Porträt Matthias Horx, Trend- und Zukunftsforscher (Foto: Klaus Vyhnalek)
"Wir werden uns noch wundern", sagt der Zukunftsforscher Matthias Horx.Bild: Klaus Vyhnalek

Freiheit ist in der Tat ein Schlüsselbegriff bei Gauck – und der Titel seines neuen Buches. Der Gaucksche Freiheitsbegriff meint aber nicht das Maß der individuellen Freiheit, also Dinge tun und lassen zu können, wie es einem beliebt. Gauck meint vielmehr die Freiheit, sich ein Ziel zu wählen und die daraus erwachsende Pflicht, Verantwortung zu übernehmen, Engagement zu zeigen, damit aus der persönlichen Freiheit ein Wert für die gesamte Gesellschaft erwachsen kann. "Jeder schätzt seine individuelle Freiheit. Doch wird die Freiheit nur individuell eingelöst, oder geht das auch in Bezug auf das Kollektiv?", fragt der Theologe Thomas Klie. Er wirft zudem die Frage auf, wie es um die Freiheit derjenigen bestellt sei, die sich in sozial prekären Situationen wiederfinden: "Welche Freiheit hat jemand, der in Hartz IV lebt?" Entscheidende Fragen, denen sich die deutsche Gesellschaft bislang nicht gestellt hat.

Sein Thema ist die Freiheit

Friedrich Schorlemmer hat sich ebenfalls mit Gaucks Freiheitsbegriff auseinander gesetzt. Er ist der Ansicht, Gauck springe thematisch zu kurz. "Wir gehen auf schwierige Zeiten zu, wir müssen uns mit Zukunftsfragen beschäftigen: die wachsende soziale Kluft, Migration, Energiesicherheit und Ressourcen. Da reicht der Freiheitsbegriff nicht. Da ist mir Gaucks Thementableau zu klein." Freiheit stehe nicht allein, sondern gehe einher mit Gerechtigkeit und Solidarität. "Und da finde ich Gauck zu eng und zu stark auf das bezogen, was wir überwunden haben: die Diktatur. Wir dürfen uns nicht nur über die Machenschaften des Kommunismus erregen, sondern auch die des modernen Kapitalismus thematisieren, nämlich das Streben nach Gewinn."

Der evangelische Theologe Friedrich Schorlemmer (Foto: Tom Schulze)

◆ ◆ ◆ ◆ ◆

• [AUFGABENSTELLUNG]: Erklären Sie in einem bis drei Sätzen, warum Friedrich Schorlemmer laut dem Text über Gaucks Freiheitsbegriff diesen Begriff für nicht ausreichend hält.

◆ ◆ ◆ ◆ ◆

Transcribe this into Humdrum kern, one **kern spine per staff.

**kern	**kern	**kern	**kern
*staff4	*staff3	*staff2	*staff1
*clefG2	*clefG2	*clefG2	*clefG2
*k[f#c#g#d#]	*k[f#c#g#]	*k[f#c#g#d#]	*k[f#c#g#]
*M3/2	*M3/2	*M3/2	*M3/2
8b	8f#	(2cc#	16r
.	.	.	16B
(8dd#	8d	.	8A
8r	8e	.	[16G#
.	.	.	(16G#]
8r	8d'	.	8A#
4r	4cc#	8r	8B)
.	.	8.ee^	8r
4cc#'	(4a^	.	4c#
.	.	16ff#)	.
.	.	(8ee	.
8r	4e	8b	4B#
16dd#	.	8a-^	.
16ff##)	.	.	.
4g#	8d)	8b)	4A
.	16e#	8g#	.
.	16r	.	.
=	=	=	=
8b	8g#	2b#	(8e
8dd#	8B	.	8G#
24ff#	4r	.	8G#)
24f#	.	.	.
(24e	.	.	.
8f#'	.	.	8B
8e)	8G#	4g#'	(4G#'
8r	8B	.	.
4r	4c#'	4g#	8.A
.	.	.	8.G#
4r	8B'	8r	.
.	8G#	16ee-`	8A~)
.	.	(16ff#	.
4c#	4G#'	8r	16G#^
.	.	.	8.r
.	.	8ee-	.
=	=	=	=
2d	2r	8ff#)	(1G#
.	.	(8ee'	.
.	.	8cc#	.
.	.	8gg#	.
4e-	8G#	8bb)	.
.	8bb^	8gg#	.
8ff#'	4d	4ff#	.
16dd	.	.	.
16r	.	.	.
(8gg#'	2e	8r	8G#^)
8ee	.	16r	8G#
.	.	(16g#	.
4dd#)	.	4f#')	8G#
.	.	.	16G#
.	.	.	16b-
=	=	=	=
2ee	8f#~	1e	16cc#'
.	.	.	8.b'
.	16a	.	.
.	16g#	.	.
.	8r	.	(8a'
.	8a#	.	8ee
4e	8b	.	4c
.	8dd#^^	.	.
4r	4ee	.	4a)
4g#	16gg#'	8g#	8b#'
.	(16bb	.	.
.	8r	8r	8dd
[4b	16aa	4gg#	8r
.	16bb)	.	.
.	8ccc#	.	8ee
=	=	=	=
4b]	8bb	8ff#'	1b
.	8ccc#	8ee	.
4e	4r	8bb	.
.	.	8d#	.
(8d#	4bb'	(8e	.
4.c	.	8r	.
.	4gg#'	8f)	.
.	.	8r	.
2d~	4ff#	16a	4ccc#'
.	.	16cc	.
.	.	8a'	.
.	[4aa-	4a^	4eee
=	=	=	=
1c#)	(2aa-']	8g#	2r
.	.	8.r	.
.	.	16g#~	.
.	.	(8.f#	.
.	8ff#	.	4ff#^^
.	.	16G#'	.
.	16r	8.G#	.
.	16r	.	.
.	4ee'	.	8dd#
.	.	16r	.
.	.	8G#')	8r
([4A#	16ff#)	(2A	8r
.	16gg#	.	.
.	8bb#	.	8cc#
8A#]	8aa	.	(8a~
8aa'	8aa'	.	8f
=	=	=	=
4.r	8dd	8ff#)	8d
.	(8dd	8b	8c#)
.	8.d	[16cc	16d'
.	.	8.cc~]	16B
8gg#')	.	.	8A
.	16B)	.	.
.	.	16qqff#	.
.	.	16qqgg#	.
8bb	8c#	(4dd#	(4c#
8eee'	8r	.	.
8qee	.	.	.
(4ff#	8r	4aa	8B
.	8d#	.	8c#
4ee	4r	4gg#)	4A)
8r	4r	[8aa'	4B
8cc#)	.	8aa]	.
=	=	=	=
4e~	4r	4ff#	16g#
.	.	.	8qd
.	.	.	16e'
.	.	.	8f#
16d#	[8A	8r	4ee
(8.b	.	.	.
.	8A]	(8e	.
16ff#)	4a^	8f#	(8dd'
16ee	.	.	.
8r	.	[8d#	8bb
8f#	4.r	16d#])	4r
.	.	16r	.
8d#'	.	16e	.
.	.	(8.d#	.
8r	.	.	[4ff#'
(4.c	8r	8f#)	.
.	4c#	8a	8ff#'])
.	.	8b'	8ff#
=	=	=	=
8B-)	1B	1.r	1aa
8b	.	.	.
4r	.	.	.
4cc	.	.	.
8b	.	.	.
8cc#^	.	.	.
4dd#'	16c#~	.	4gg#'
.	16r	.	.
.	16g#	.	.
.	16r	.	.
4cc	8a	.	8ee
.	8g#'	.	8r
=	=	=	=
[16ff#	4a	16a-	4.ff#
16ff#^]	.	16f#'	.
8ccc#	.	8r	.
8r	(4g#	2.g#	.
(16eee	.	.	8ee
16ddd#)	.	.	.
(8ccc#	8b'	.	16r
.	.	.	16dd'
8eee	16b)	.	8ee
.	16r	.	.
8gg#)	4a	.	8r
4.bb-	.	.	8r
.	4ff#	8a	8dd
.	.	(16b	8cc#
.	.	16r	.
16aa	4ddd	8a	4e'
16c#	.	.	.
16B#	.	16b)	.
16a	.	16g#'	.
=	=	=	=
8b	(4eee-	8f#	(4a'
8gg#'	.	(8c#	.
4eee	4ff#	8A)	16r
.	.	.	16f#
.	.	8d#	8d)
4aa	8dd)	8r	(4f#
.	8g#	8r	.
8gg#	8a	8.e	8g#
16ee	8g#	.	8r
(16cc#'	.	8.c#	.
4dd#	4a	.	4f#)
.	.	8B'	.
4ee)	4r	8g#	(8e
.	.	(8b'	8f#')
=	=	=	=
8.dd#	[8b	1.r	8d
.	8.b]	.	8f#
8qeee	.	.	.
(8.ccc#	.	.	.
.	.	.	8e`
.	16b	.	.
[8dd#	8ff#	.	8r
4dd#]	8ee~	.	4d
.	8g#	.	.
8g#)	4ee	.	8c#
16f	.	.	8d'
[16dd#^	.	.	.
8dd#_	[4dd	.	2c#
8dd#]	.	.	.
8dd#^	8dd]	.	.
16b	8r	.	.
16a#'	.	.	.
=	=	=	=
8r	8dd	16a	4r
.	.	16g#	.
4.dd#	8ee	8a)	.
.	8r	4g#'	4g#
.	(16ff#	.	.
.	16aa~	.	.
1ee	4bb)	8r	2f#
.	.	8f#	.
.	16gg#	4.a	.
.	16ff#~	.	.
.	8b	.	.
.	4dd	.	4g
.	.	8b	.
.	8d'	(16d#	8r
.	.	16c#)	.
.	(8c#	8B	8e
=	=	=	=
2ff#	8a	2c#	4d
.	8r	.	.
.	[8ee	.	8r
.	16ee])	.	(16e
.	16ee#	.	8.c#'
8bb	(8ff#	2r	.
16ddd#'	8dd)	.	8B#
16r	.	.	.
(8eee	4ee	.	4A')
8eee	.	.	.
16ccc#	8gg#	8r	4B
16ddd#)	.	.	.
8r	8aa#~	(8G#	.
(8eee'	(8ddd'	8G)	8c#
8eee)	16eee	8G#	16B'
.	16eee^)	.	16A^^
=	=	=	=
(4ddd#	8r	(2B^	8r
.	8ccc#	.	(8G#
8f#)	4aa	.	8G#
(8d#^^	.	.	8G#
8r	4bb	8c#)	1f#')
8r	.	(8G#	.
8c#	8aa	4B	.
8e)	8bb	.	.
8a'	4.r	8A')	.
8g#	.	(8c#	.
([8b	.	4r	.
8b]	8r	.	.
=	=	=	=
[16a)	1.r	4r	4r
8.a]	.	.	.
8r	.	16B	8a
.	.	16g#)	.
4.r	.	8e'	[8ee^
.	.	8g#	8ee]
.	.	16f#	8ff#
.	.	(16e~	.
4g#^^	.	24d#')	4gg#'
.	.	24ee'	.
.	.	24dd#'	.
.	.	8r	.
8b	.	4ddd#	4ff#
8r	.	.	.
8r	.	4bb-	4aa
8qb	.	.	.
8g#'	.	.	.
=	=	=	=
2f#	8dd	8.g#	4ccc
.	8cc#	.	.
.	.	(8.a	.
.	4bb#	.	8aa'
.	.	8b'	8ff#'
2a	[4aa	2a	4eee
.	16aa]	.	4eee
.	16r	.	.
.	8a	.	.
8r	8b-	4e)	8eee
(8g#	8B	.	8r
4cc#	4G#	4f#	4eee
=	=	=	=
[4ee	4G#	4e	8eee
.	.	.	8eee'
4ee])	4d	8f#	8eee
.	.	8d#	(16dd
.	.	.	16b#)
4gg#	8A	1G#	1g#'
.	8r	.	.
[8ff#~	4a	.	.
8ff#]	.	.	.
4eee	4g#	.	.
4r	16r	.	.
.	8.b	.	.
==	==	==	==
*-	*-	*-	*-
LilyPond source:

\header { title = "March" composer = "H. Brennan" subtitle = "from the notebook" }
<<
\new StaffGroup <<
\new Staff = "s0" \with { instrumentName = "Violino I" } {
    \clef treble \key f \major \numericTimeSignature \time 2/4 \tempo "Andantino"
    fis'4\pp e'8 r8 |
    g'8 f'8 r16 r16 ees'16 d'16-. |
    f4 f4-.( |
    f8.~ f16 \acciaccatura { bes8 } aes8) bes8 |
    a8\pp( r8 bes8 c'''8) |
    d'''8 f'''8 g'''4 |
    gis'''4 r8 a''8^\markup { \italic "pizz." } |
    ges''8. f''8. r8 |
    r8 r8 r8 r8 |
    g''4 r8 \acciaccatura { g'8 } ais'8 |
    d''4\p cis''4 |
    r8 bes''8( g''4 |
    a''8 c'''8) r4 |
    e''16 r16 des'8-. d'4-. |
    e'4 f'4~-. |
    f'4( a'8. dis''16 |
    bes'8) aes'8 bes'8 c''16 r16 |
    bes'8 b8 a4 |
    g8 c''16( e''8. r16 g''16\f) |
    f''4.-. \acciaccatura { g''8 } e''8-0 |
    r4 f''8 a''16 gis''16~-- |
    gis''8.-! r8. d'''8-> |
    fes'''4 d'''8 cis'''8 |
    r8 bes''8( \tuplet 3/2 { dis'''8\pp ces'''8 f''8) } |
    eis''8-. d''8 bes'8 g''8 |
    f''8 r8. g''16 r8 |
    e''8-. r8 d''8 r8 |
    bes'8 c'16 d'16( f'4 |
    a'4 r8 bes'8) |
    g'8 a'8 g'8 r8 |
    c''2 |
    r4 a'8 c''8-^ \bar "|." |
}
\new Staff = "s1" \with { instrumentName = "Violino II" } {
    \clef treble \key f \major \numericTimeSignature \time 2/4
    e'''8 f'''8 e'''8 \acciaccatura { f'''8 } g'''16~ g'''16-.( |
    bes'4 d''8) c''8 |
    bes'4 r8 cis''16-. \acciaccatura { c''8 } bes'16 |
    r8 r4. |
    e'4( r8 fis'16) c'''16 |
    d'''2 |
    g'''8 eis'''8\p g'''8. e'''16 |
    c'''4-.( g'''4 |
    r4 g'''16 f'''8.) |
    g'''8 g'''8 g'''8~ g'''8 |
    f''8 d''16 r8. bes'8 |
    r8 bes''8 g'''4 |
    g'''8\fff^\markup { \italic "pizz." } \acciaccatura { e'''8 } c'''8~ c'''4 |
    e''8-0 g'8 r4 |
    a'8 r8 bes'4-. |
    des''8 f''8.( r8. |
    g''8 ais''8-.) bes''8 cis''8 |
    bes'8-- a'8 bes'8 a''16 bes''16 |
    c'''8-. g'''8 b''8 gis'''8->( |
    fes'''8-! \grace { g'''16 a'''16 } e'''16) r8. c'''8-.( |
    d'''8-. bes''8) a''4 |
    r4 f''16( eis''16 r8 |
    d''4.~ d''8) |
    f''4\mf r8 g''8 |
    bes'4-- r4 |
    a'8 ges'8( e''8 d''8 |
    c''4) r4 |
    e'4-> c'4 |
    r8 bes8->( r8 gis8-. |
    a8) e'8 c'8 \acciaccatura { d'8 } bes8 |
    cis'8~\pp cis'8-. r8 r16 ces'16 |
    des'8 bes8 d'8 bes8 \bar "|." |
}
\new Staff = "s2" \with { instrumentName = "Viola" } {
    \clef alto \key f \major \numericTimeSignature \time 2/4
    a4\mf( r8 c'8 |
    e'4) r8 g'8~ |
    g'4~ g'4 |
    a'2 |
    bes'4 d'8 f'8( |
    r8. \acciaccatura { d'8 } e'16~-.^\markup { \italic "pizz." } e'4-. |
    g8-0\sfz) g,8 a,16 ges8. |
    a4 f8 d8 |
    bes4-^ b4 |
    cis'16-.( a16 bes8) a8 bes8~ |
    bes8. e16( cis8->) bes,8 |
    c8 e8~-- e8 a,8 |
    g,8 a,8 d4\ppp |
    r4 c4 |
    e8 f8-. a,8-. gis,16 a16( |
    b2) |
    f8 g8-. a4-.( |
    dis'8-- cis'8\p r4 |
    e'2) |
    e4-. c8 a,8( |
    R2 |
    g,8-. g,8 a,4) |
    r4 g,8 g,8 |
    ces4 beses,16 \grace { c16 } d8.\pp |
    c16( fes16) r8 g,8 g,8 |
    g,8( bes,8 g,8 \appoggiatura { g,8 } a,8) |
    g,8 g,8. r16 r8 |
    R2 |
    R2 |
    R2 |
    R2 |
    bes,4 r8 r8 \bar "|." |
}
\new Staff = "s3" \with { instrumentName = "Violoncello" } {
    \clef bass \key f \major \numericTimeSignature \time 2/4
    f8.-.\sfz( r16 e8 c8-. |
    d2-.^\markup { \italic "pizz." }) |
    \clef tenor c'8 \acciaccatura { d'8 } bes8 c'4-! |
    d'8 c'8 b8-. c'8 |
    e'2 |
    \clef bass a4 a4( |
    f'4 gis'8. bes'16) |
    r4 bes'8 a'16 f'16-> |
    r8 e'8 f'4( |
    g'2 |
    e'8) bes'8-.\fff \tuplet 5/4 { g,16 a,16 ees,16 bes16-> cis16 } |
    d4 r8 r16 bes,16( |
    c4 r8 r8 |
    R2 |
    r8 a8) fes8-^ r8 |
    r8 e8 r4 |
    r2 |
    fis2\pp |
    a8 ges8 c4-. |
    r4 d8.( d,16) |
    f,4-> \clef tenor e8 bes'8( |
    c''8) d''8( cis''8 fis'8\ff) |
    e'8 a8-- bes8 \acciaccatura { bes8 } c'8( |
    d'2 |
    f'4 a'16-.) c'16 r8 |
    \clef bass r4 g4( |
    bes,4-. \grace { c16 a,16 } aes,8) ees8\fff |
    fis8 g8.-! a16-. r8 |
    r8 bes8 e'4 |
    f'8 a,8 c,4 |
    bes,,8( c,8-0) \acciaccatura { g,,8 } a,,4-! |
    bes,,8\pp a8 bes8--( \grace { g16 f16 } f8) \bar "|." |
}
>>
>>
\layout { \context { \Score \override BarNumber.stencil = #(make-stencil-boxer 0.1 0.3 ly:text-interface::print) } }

◆ ◆ ◆ ◆ ◆

• [LÖSUNG]: Schorlemmer zufolge gehen wir auf schwierige Zeiten zu und müssen uns mit Zukunftsfragen wie der wachsenden sozialen Kluft, Migration, Energiesicherheit und Ressourcen beschäftigen, wofür der Freiheitsbegriff nicht reicht. Zudem stehe Freiheit nicht allein, sondern gehe mit Gerechtigkeit und Solidarität einher. Gauck sei ihm außerdem zu stark auf die überwundene Diktatur bezogen, statt auch das Gewinnstreben des modernen Kapitalismus zu thematisieren.